▶ **Your assignment**
All lines from the one with "Οδηγίες χάρτη" through the last line of the data below should be copied exactly; please add nothing.

▶ **Data for processing**
============

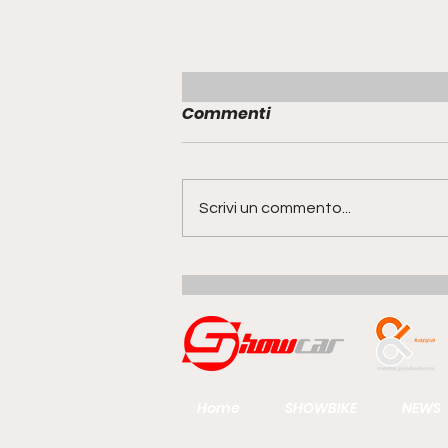
Commenti
Scrivi un commento...
Range Rover GT | la quinta
anima della famiglia
guarda al futuro del gran
turismo
Home
SHOWBIKE
NEWS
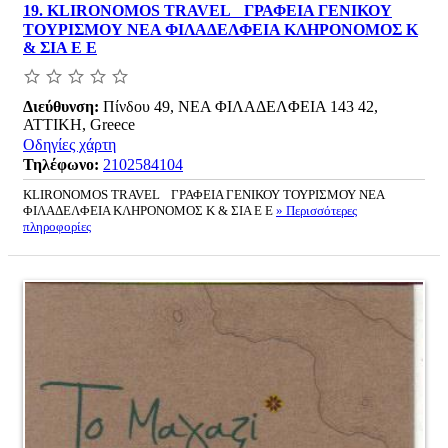
19.
KLIRONOMOS TRAVEL ΓΡΑΦΕΙΑ ΓΕΝΙΚΟΥ
ΤΟΥΡΙΣΜΟΥ ΝΕΑ ΦΙΛΑΔΕΛΦΕΙΑ ΚΛΗΡΟΝΟΜΟΣ Κ
& ΣΙΑ Ε Ε
Διεύθυνση:
Πίνδου 49, ΝΕΑ ΦΙΛΑΔΕΛΦΕΙΑ 143 42,
ΑΤΤΙΚΗ, Greece
Οδηγίες χάρτη
Τηλέφωνο:
2102584104
KLIRONOMOS TRAVEL ΓΡΑΦΕΙΑ ΓΕΝΙΚΟΥ ΤΟΥΡΙΣΜΟΥ ΝΕΑ
ΦΙΛΑΔΕΛΦΕΙΑ ΚΛΗΡΟΝΟΜΟΣ Κ & ΣΙΑ Ε Ε
» Περισσότερες
πληροφορίες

============

▶ **Task output**
Οδηγίες χάρτη
Τηλέφωνο:
2102584104
KLIRONOMOS TRAVEL ΓΡΑΦΕΙΑ ΓΕΝΙΚΟΥ ΤΟΥΡΙΣΜΟΥ ΝΕΑ
ΦΙΛΑΔΕΛΦΕΙΑ ΚΛΗΡΟΝΟΜΟΣ Κ & ΣΙΑ Ε Ε
» Περισσότερες
πληροφορίες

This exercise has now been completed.